Consensus Makes Possible

Updated: May 28 2004, 05:30am hrs
The Common Minimum Programme, says the United Progressive Alliances consensual policy statement, is the foundation for collective maximum performance.

Thats classic Jairamism! Between two ace sound byte-masters, Jairam Ramesh and Sitaram Yechury, we can expect more variations on the theme. We have two of our own to add.

The CMP requires commitment, money and pragmatism for it to work and show that consensus makes possible! While the CMP will be digested, dissected, debated and demolished by critics and commentators, analysts and antagonists, supporters, supplicants and psycophants, opponents, opportunists and others, it is actually possible for the Manmohan Singh government to deliver a decent record in office by just sticking to the CMPs agenda.

It is an impressive agenda for development. Given its consensual character, it is not meant to generate too much opposition to it.

Yes, those in a hurry will find its agenda of reform too slow-paced. Yes, those who seek a revolution will dismiss this as a confused manifesto of reformism.

In a democracy one should expect such criticism. But the real contribution that pro-changers can make is to exert pressure on the government to deliver at least what the minimum programme offers.

That such a wide-ranging agenda for development and reform can even be dubbed a common minimum programme between such a diverse set of political parties is a great step forward.

The problem is not with the agenda.

It will, has been and will remain with the instruments required to implement that agenda, namely the executive, the legislature and judiciary.

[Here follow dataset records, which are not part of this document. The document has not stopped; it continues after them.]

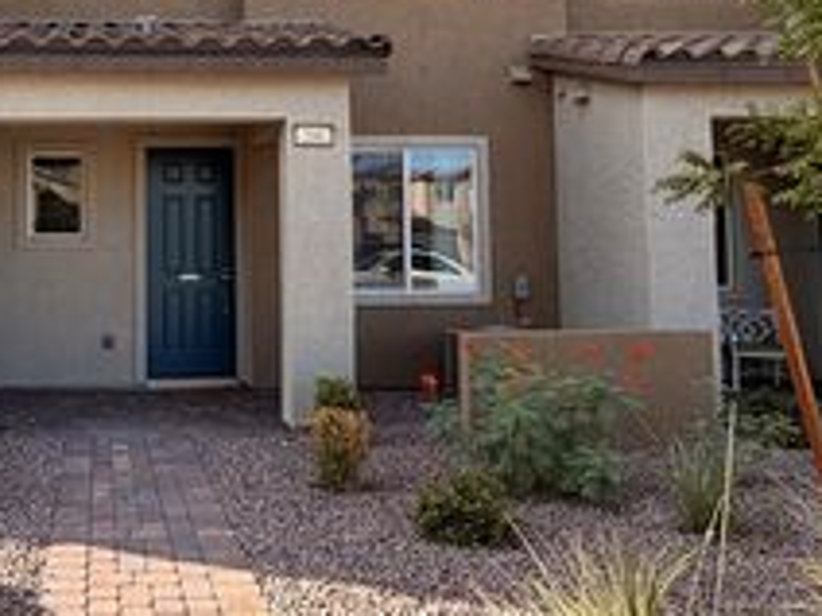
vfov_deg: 42.3
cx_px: 136
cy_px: 203
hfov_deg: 51.0
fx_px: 784
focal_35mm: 33
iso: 40
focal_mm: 2.22
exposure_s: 1/502
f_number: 2.2
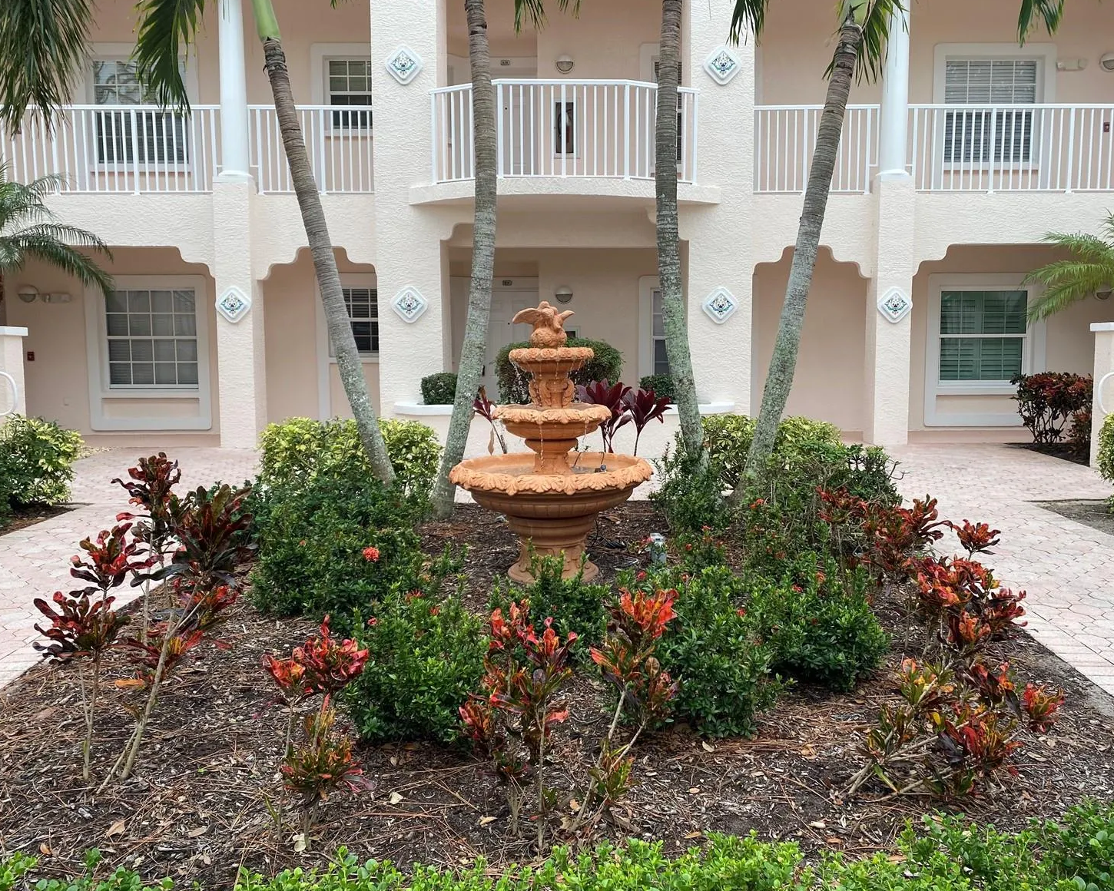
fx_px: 923
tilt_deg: -4.4
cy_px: 434
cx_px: 600
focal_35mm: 28
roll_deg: -0.3
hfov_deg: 62.1
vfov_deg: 51.5
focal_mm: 4.25
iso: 32
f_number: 1.8
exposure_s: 1/481
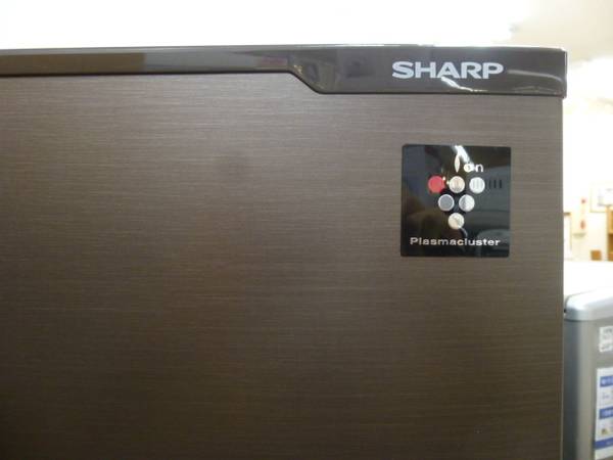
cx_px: 306
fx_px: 443
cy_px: 230
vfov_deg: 54.9
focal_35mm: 25
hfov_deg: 69.4
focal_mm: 4.5
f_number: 3.1
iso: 400
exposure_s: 1/60
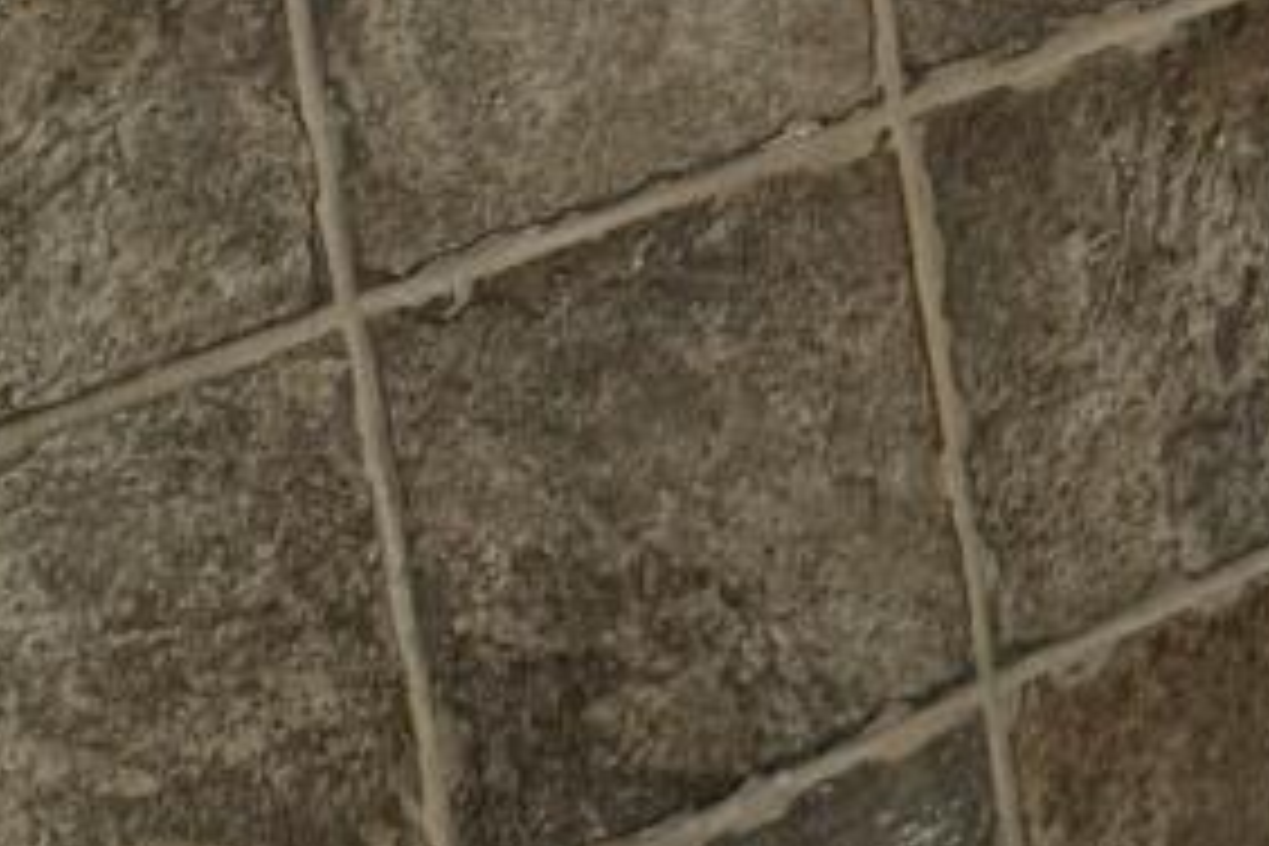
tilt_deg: -10.0
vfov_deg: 7.5
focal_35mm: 177
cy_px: -670
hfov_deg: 9.9
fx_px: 6239
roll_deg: +4.3
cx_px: 3272
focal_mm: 6.76
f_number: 1.78
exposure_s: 1/138
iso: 200
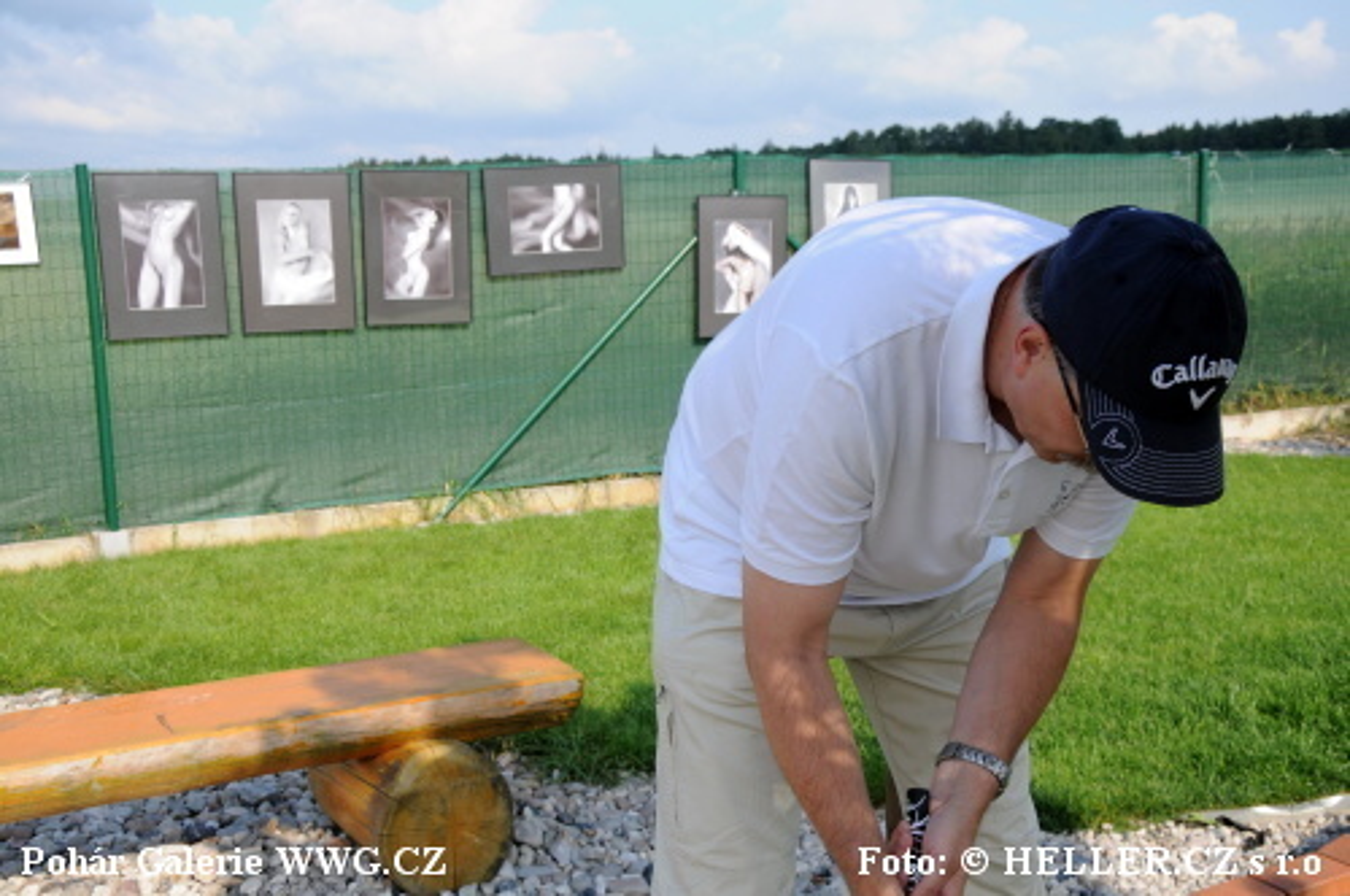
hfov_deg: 43.7
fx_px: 1685
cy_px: 448
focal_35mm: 45
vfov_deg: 29.8
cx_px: 675
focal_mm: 30
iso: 200
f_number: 8
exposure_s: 1/400
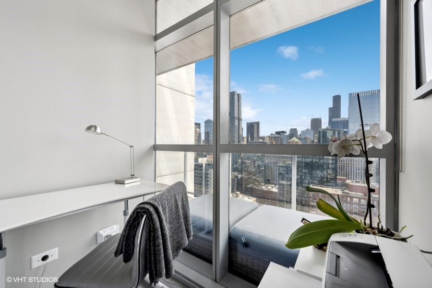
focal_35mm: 14
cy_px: 144
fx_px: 168
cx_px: 216
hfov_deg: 104.3
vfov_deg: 81.2
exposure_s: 1/90
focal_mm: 14
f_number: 9.5
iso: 200
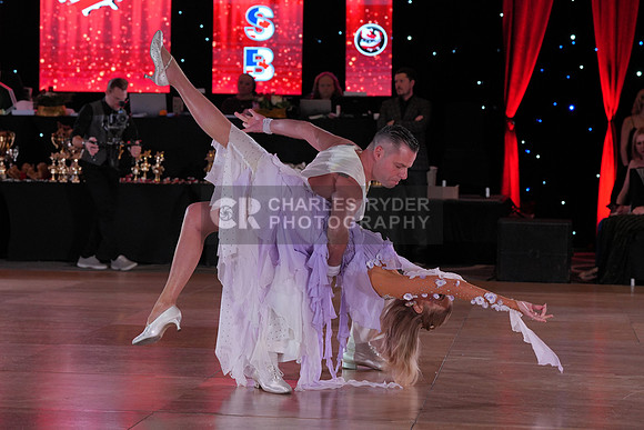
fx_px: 1557
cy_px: 215
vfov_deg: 15.7
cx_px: 322
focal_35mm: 87
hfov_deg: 23.4
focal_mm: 87
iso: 1600
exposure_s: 1/400
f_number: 5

The real challenge for our country is the challenge of good governance. Of improving the efficiency of bureaucracy, of public enterprises and public utilities. Of making people work.

This requires inspirational political leadership. If the UPA constituents will fall in line, empower Prime Minister Manmohan Singh by following his example of simplicity, modesty, honesty, integrity and commitment to work, India can be transformed overnight into a developed nation.

If, on the other hand, the UPA ministers quarrel, become corrupt, fight for the perks and privileges of office, focus narrowly on sectional interest groups and favour vested interests, then no high-sounding agenda can deliver high growth. We have no hesitation in unquestioningly praising and accepting the CMP.

Quibblers will criticise the formulation on privatisation and disinvestment, the myopic will protest against statements on labour and land reforms, the nitpickers will ask why there was no mention of this or that.

The big-picture-wallahs will be quite happy with this agenda provided the UPA constituents will mean what they say, having agreed on what to say about what they mean!

Is there, in the UPAs CMP, any marked departure from the policy record of the National Democratic Alliance Yes there is, on issues pertaining to education (for the better), on welfare of minorities and on regional development.

On much else, the language may differ, but policy will not in practice. If the UPA wants to spend more, however, it will have to find the funds and thats when it will have to put its money where its mouth is.